Does that make sense?  How do you see this dynamic playing out in your own marriage? What have you seen change in you as you’ve learned to detach in this way?

This Week’s Question:

Today’s question is actually a parenting question, but the context is within a broken family in which Mom is torn between the guilt and grief of the separation and showing some tough-love to her daughter, without further damaging that relationship as well.

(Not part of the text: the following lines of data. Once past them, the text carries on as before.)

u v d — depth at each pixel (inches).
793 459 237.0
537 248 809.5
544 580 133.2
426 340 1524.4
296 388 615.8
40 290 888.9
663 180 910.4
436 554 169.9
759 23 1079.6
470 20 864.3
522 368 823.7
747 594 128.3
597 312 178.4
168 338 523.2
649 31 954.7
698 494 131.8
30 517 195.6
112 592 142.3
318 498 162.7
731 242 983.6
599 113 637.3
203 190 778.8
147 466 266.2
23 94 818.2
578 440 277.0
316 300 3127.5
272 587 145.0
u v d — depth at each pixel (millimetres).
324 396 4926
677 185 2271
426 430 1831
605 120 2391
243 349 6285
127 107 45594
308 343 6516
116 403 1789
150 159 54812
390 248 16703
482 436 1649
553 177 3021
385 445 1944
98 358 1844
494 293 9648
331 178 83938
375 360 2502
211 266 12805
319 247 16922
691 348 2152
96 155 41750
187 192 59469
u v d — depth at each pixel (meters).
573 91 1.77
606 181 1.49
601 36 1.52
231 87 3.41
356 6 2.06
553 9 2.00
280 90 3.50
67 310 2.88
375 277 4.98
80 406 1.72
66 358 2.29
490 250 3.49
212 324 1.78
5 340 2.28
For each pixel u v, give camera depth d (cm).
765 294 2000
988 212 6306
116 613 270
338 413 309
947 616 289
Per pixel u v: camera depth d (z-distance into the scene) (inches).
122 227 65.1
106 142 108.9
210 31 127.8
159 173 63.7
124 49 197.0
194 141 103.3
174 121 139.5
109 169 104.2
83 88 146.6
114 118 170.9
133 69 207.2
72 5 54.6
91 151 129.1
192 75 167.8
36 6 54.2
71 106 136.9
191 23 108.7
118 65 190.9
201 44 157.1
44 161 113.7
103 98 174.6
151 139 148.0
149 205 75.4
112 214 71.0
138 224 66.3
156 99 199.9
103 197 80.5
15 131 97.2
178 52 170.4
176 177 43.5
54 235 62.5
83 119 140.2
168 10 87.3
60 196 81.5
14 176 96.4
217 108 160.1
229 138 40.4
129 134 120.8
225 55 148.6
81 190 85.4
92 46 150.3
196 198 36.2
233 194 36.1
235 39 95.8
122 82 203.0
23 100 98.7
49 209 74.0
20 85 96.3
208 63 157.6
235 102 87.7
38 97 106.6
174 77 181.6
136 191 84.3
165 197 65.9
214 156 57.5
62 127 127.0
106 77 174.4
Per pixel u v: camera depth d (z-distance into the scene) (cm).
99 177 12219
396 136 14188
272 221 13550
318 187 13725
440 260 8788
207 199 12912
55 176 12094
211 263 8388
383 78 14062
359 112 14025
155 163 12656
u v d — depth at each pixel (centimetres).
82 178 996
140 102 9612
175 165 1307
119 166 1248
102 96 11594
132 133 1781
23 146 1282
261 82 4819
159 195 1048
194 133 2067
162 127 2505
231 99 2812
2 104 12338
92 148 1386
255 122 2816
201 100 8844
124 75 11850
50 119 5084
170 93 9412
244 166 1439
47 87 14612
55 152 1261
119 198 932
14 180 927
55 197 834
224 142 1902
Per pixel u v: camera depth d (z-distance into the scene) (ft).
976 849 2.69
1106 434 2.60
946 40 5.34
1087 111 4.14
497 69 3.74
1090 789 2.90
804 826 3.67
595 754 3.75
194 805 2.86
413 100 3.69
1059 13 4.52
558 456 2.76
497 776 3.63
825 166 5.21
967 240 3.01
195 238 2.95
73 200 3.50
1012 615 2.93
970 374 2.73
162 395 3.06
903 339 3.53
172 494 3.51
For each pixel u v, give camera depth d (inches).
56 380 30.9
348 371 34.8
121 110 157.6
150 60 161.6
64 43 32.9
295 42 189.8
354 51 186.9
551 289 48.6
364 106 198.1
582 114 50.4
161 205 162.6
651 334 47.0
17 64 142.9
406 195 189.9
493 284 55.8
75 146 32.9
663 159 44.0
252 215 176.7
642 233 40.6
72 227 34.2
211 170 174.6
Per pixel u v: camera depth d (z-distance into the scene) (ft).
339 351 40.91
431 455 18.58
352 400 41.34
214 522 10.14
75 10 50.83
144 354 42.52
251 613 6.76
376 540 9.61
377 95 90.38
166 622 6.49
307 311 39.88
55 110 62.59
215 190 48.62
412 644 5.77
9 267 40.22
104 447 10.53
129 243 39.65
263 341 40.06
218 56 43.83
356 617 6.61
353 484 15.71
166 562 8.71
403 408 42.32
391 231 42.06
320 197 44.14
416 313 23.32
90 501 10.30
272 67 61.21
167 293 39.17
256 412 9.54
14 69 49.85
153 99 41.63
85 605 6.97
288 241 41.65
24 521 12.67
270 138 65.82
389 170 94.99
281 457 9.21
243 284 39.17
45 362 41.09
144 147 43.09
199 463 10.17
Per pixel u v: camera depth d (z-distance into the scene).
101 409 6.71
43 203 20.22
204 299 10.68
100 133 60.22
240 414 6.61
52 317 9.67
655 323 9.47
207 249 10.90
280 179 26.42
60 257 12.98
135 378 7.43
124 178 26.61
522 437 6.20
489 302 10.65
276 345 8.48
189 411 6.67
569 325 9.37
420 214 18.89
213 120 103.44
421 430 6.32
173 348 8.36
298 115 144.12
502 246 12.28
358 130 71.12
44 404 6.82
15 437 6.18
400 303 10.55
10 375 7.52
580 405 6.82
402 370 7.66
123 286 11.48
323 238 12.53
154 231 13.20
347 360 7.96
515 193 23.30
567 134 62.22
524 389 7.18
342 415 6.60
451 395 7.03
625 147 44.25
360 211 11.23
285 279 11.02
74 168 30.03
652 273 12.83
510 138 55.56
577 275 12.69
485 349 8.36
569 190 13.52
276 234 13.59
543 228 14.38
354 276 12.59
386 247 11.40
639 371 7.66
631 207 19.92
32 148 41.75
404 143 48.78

Q: Maybe I just need to vent.  But I’m open to advice. My daughter is living here after her recent break up and I offered to let her stay for free because I want to help her get on her feet.  She’s a flight attendant which means she has more hours free than money.  She has plenty of free time, and she spends it mostly watching tv or shopping, or visiting friends.  I love her dearly and have been trying to be there for her.  However, there were a couple of times when I’m vacuuming or have come home from a shopping trip where I would love if she’d get off her computer and come help me.  So I said as much.  Tonight I said, “Honey, I’d appreciate it if when you hear that I’m putting the groceries away that you come and help”.  I had already asked her help me with something several minutes before and she had continued to watch her movie.

She was livid.  She feels that she shouldn’t have to apologize for enjoying her week off, that she helps me out (and she has, by picking up some things at the store and doing some baking for me).  So she now has said she’s going to move out as soon as she can because I’m “always on her case”.   Of course, now I’m sad because I really wanted it to work out for her to be here.  So should I just not say anything?  Am I expecting too much?

Sharmen’s Answer:

My words of wisdom would be this: If she would rather move out because you ask her to be helpful, let her.  A child doesn’t learn to be an adult until they get to adult.   Funny that her solution is to create an exponentially greater amount of work for herself to move… but so be it.  That’s how they grow up.
And no, you are NOT asking too much.  Keep asking.  Keep telling her it’s not okay to treat other people like that, especially her mom.  Keep expecting common courtesy and helpfulness.  Don’t let a child push you around by her immaturity and self-centeredness.

That’s my two-cents…  I know it doesn’t feel good!  She is actually going to learn a very valuable lesson through this, but only if you continue to expect better from her.  Maybe, in your own words, let her know you are happy to give her a hand up out of the pit she’s in, but that this wasn’t a hand-out. You aren’t here to make her life a vacation from the real world, and that means there is still expectation for her to be grateful and willing to help… which, by the way, are huge character qualities we want in our kids!!

What has your experience been regarding your relationship with your children (even if they are adults) post separation or divorce? What has worked for you to sustain a good relationship with them? What are you still struggling with?